Pourquoi les scandales sont inévitables – et sont particulièrement mauvais dans le clergé
P. Henry James Coleridge S.J.
Personne ne devrait avoir plus peur de provoquer un scandale que ceux qui sont dans les ordres sacrés, dit le père Coleridge.
P. Henry James Coleridge S.J.
Dans cette partie, le P. Coleridge nous dit...
Il nous montre que le chrétien ne doit jamais cesser de pardonner aux autres, ni jamais faire tomber l’autre.
« Et il dit à ses disciples : Il est impossible qu’il n’y ait pas de scandales, mais malheur à celui par qui ils viennent ! Il vaudrait mieux pour lui qu’on lui pendît au cou une meule de moulin et qu’il la jetât à la mer, plutôt que de scandaliser l’un de ces petits. Prenez garde à vous-mêmes.
Si ton frère pèche contre toi, reprends-le, et s’il fait pénitence, pardonne-lui. Et s’il pèche contre toi sept fois en un jour, et qu’il se convertisse sept fois en un jour à toi, en disant : « Je me repens, pardonne-lui. »
Ce qui est raconté ici est presque une répétition de ce qui avait déjà été dit en Galilée, comme le rapporte saint Matthieu. Ces paroles s’adressent ici, comme là-bas, aux disciples, c’est-à-dire, semble-t-il, aux Apôtres. Il y a donc une certaine rupture de continuité directe entre ce paragraphe et celui qui le précède immédiatement, car le dernier discours enregistré s’adressait aux pharisiens.
Dans les deux occasions précédentes où Notre-Seigneur avait parlé du danger du scandale, ses paroles avaient été liées à d’autres où il avait parlé des petits du troupeau, qui sont toujours plus en danger que tous les autres d’apprendre le mal ou de s’offusquer de ce qu’ils voient et entendent.
Saint Marc nous dit que les paroles sur le scandale ont suivi immédiatement d’autres où Notre-Seigneur s’était attardé sur la grandeur de la récompense de ceux qui donnent un verre d’eau froide en son nom à l’un des petits. Et le même évangéliste continue son récit en ajoutant quelques phrases sur la main, l’œil ou le pied, qui peuvent être une occasion de scandale, et qui sont plutôt à arracher ou à retrancher qu’à nous faire encourir les châtiments de l’enfer, où leur ver ne meurt pas, et où leur feu ne s’éteint pas.

(CONSIGNE) Mettez à jour le passage de l'extrait sur les scandales qui va de « Pourquoi les scandales » jusqu'à « le père Coleridge. », en remplaçant « ordres sacrés » par « rangs du clergé ». Appuyez-vous uniquement sur l'extrait sur les scandales pour répondre.

(LISTE DES DONNÉES)
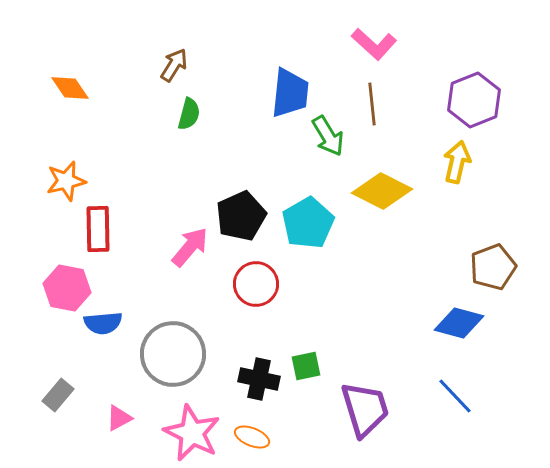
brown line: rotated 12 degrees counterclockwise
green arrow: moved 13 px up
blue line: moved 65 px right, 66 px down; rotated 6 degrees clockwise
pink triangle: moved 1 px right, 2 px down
...
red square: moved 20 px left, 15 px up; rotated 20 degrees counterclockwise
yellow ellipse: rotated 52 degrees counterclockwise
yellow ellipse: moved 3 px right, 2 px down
...
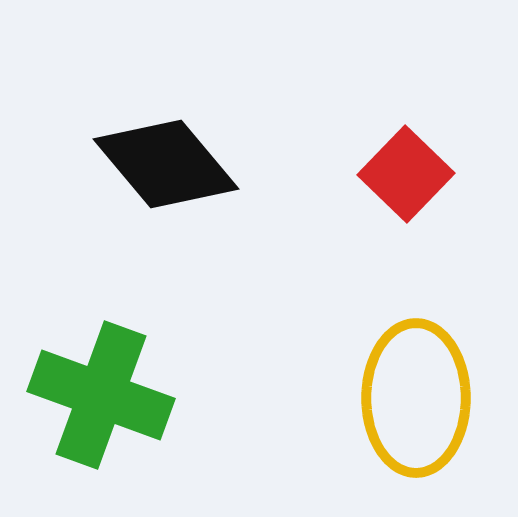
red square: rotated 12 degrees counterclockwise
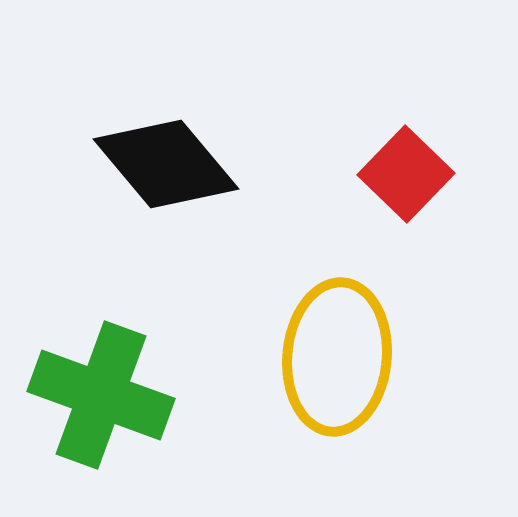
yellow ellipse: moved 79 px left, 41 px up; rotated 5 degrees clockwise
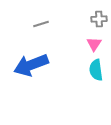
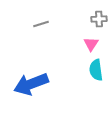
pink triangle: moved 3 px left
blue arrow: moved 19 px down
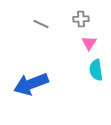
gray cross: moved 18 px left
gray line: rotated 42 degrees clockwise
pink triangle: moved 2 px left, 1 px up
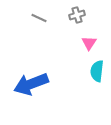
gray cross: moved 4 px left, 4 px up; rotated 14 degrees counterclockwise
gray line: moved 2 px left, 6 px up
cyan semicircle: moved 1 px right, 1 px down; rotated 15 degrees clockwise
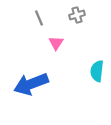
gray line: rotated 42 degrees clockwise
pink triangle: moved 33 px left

(CORRIGÉ)
Pourquoi les scandales sont inévitables – et sont particulièrement mauvais dans le clergé
P. Henry James Coleridge S.J.
Personne ne devrait avoir plus peur de provoquer un scandale que ceux qui sont dans les rangs du clergé, dit le père Coleridge.